This project focuses on the classification of fake reviews in e-commerce platforms using advanced transformer-based models. The primary goal is to accurately identify computer-generated fake reviews, leveraging the capabilities of models like ELECTRA and MiniLM. This repository contains the code and datasets used in the study, along with detailed documentation on the methodology and results.

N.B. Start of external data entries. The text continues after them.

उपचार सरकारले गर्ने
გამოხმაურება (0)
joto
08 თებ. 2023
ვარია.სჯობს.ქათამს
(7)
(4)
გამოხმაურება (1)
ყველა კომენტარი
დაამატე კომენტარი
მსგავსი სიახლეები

The dataset includes Amazon reviews, with a balanced mix of human-written and computer-generated fake reviews. The fake reviews were generated using GPT-2, ensuring diversity and complexity in the data. This approach helps avoid biases typically present in manually labeled datasets.
- ELECTRA-Base
- ELECTRA-Small
- ELECTRA-Large
- MiniLM
Hyperparameter | Base ELECTRA | Large ELECTRA | Small ELECTRA | MiniLM |
---|---|---|---|---|
Repository Path | google/electra-base-discriminator | google/electra-large-discriminator | google/electra-small-discriminator | microsoft/Multilingual-MiniLM-L12-H384 |
Parameters | 109M | 335M | 14M | 118M |
Batch Size for Training | 32 | 6 | 32 | 32 |
Batch Size for Testing | 32 | 6 | 32 | 32 |
Epoch | 2 | 1 | 2 | 2 |
Maximum Sequence Length | 512 | 512 | 512 | 512 |
Activation Function | GELU | GELU | GELU | GELU |
Learning Rate | 0.00005 | 0.00005 | 0.00005 | 0.00005 |
Dropout Probability | 0.1 | 0.1 | 0.1 | 0.1 |
Model | Parameters | Accuracy | Precision | Recall | F1-score | Total Fine-tuning time (s) |
---|---|---|---|---|---|---|
ELECTRA-Base | 109M | 96 | 96 | 96 | 96 | 2984 |
ELECTRA-Small | 14M | 95 | 95 | 95 | 95 | 651 |
ELECTRA-Large | 335M | 98 | 98 | 98 | 98 | 12649 |
fakeROBERTA (Salminen et al., 2022) | 125M | 97 | 97 | 97 | 97 | 3069 |
MiniLM | 118M | 97 | 97 | 97 | 97 | 1054 |
In conclusion, fake reviews can mislead consumers which cause damage to both business and consumers. Apart from that, the advancement of LLM or AI models in recent years has contributed to the generation of fake reviews using these algorithms. Thus, the computer-generated fake reviews on e-commerce platforms presents a significant challenge, potentially misleading consumers and harming both businesses and consumers. This study has effectively addressed this challenge by investigating the capabilities of transformer-based models in detecting computer-generated fake reviews. Our research focused on models like ELECTRA and MiniLM, which have demonstrated their competitiveness and, in several aspects, matched or even surpassed the current state-of-the-art model, fakeRoBERTa.